Here are some tactics or tips that are useful for CSMs who want to make the transition to management from being individual contributors.

Management is bi-directional

Let’s imagine you’re the manager in this scenario. In many ways, the people who report to you will be managing you. Their communication and interactions with you will set the precedence of what’s to come, what you can expect out of them as individual contributors.

As a team member or an IC, if you aren’t taking the time to ‘manage up’ towards your manager, then you're missing a huge opportunity to actually understand how to progress your career. From a management perspective, it’s critical to ensure that you are implementing two types of meetings; your one-to-one meetings and quarterly reviews.

Tactical one-to-one meetings

Your one-to-one meetings (1:1s) with your team members should be both tactical and strategic. Now, sometimes that might necessitate generating a separate meeting to strategize, but if you can encompass both of those aspects in every meeting, then you'll have a better opportunity for coaching and mentoring.

Whether your 1:1s are scheduled weekly or bi-weekly, an effort should be made to ask your team members:

  • What’s going on?
  • How can I help you?
  • What do you need assistance with?
  • Can somebody in the wider organization help you with this?

Gaining their insight with these three questions will aid your success as a manager:

  • How are you doing?
  • How am I doing as a manager?
  • How do you think the broader team's doing?

These questions supply an opportunity for an open dialogue around any pain points and allow you to raise a solution.

Strategical, long-term performance reviews

In addition to 1:1s, there should be more in-depth, secondary meetings between line manager and team members, but kept to once a quarter, or every few months. Unfortunately, there isn’t a one-size-fits-all approach to management, or scheduling meetings (if only!) because it ultimately depends on how your business runs and the nature of your workload.

It’s important for team leaders to remember that they don’t own their CSMs’ career success. As individual contributors, CSMs hold that power and should be the ones to drive that meeting. By nature, these types of meetings take a little longer than regular 1:1s or quick catch-ups; they’re designed so you can take a step back from the tactical elements of business and ask larger questions surrounding career satisfaction and progression.

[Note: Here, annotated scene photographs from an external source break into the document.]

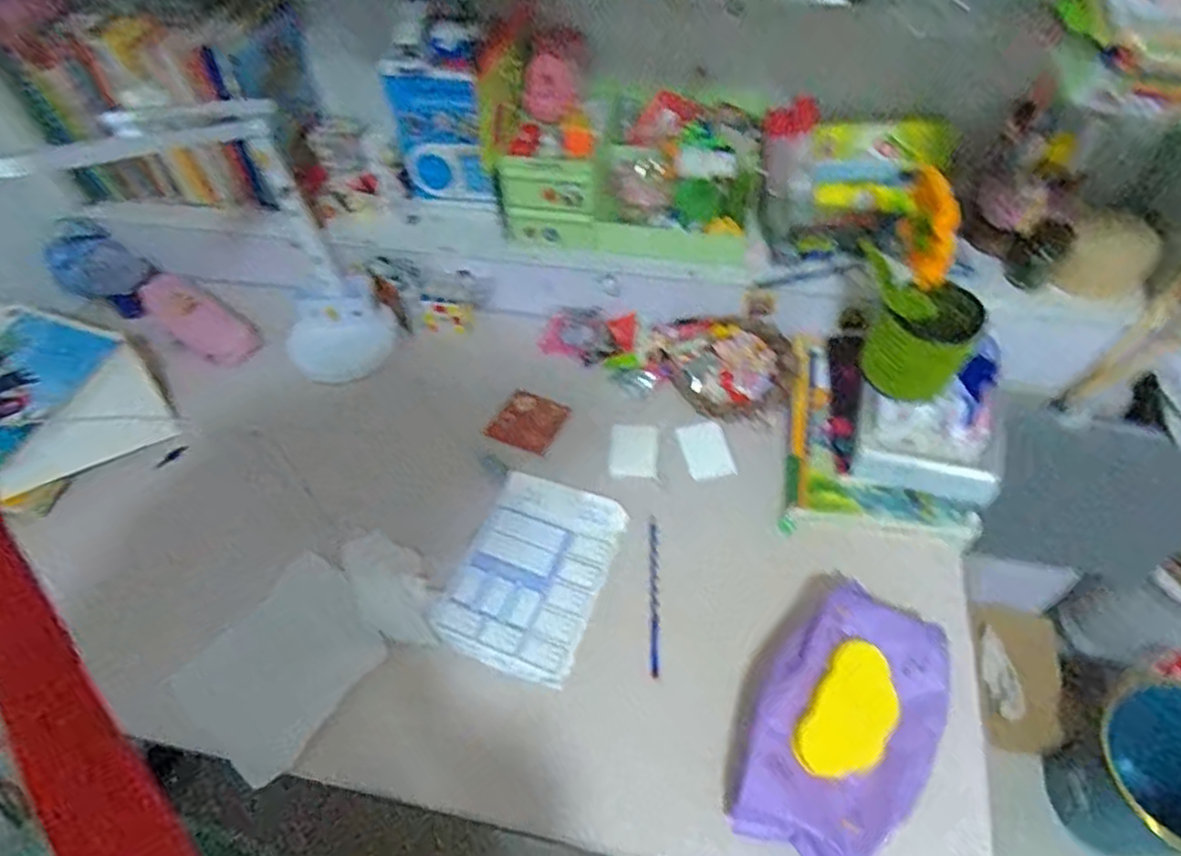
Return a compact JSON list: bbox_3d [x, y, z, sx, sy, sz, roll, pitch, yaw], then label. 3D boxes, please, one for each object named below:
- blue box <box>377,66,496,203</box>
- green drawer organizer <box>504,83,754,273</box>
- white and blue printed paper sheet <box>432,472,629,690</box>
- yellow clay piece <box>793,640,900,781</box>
[{"bbox_3d":[-0.173,-0.333,0.804,0.109,0.155,0.029,0,53,4],"label":"blue box"},{"bbox_3d":[0.049,-0.297,0.824,0.285,0.130,0.165,3,53,6],"label":"green drawer organizer"},{"bbox_3d":[-0.058,0.147,0.716,0.140,0.011,0.200,19,61,9],"label":"white and blue printed paper sheet"},{"bbox_3d":[0.209,0.228,0.560,0.062,0.007,0.107,30,74,17],"label":"yellow clay piece"}]

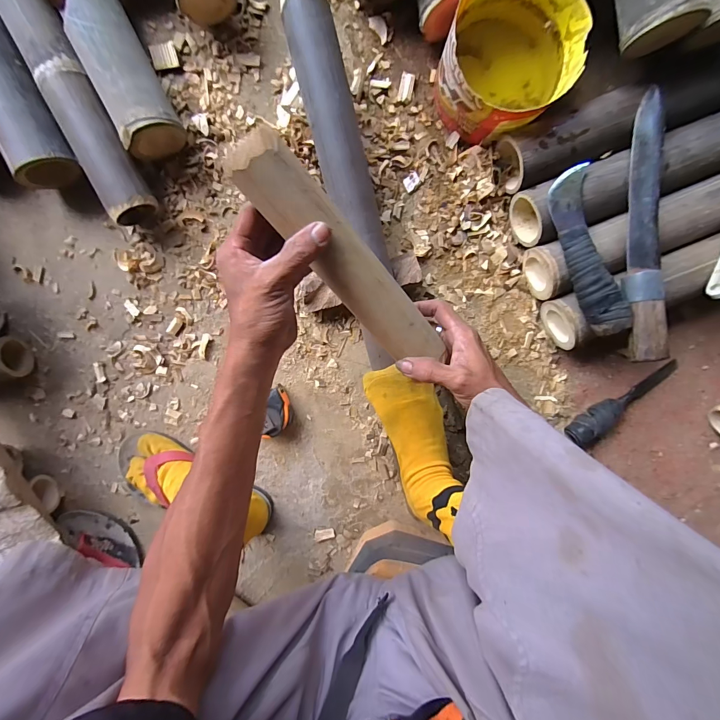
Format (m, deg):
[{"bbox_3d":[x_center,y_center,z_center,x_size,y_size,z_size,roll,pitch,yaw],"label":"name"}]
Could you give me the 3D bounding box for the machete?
[{"bbox_3d":[0.350,-0.162,0.430,0.036,0.051,0.319,2,97,-3],"label":"machete"}]

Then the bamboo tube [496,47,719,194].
[{"bbox_3d":[0.397,-0.336,0.467,0.441,0.075,0.078,-22,99,1],"label":"bamboo tube"}]

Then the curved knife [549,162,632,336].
[{"bbox_3d":[0.281,-0.134,0.440,0.057,0.022,0.205,-15,85,0],"label":"curved knife"}]

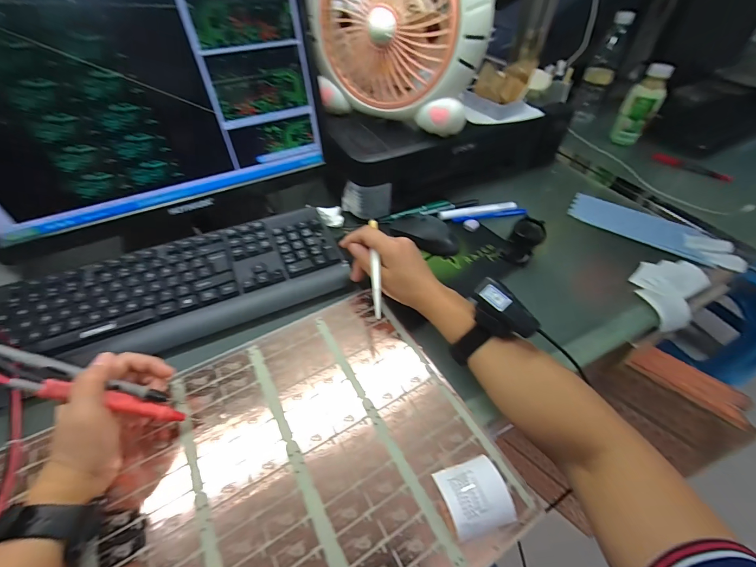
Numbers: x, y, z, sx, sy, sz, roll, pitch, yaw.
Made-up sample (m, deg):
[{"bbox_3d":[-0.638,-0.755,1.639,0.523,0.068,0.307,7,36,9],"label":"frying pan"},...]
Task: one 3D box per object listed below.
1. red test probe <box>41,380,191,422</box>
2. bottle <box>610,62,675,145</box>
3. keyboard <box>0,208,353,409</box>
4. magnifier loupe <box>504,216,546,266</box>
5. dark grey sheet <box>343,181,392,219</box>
[{"bbox_3d":[-0.228,0.106,0.290,0.010,0.109,0.015,-35,40,27],"label":"red test probe"},{"bbox_3d":[0.578,-0.389,0.721,0.067,0.148,0.060,27,52,23],"label":"bottle"},{"bbox_3d":[-0.257,0.012,0.420,0.428,0.046,0.168,-18,50,-17],"label":"keyboard"},{"bbox_3d":[0.219,-0.064,0.489,0.046,0.054,0.052,28,53,22],"label":"magnifier loupe"},{"bbox_3d":[-0.019,-0.135,0.535,0.080,0.060,0.013,3,48,1],"label":"dark grey sheet"}]

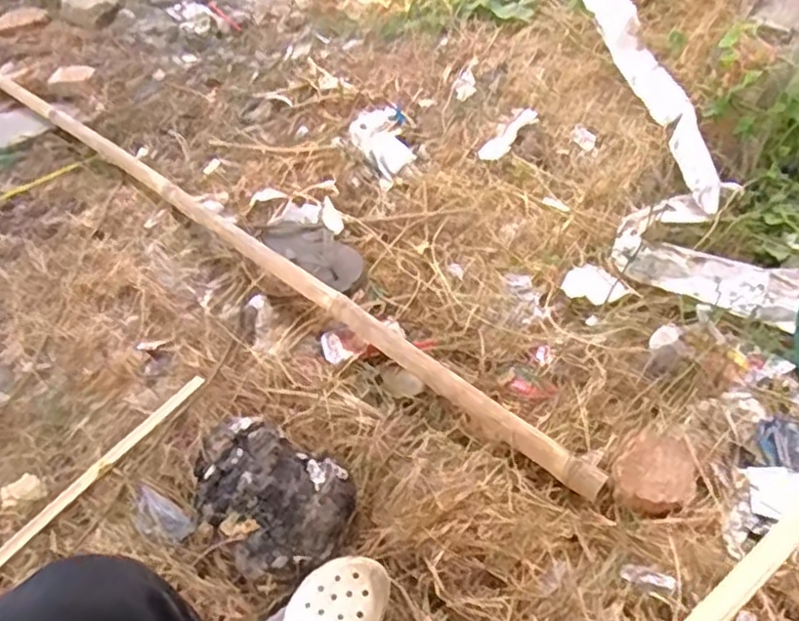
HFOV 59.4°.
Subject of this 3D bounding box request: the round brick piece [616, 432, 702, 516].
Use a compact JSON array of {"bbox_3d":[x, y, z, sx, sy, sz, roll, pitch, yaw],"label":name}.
[{"bbox_3d":[0.323,0.206,0.880,0.092,0.030,0.119,24,52,26],"label":"round brick piece"}]

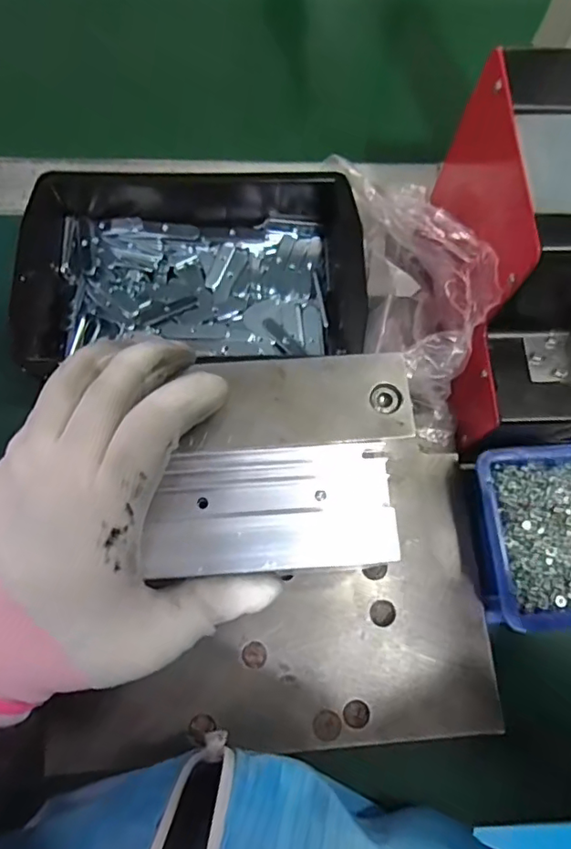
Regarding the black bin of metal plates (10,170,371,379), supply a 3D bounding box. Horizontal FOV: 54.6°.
[{"bbox_3d":[-0.049,-0.102,0.363,0.225,0.055,0.154,-3,73,-3],"label":"black bin of metal plates"}]

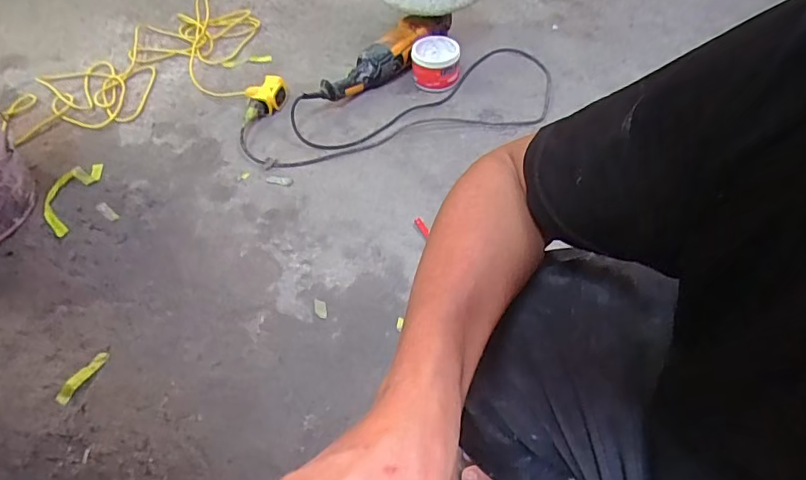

And that meeting is a little bit longer. It's taking a step back away from the tactical day-to-day things, and ask:

  • Where are you going in the next six months?
  • Where are you going in the next year? Are the goals that we set up last year still the same ones that you have this year?
  • What are your ambitions?
  • What are your career goals?
  • What are you trying to accomplish? Is it still in customer success?

In certain scenarios, you may have team members considering other opportunities within the organization, or at an entirely different company. No one wants to lose team members, but it boils down to one thing: they're not yours to lose. And as a manager, you should help facilitate their success.

A manager’s job is to help expedite their growth into other departments or into other companies, in some cases.

Now, not all managers are perfect. Let’s say you’re an IC and unfortunately your manager isn’t doing this; it’s up to you to take it upon yourself and actualize those meetings. Ask for some time where you can talk through career objectives and goals, and come prepared.

To wrap up...

Transitioning from an IC role to a leadership position isn’t always plain sailing – there’s a variety of different skills involved compared to individual contributions. If you’re planning to make the jump, there’s one nugget of wisdom you should start thinking about: how will I create an environment that encourages people’s career progression, whether they’re rising within your existing ranks, or moving on. That’s something to consider.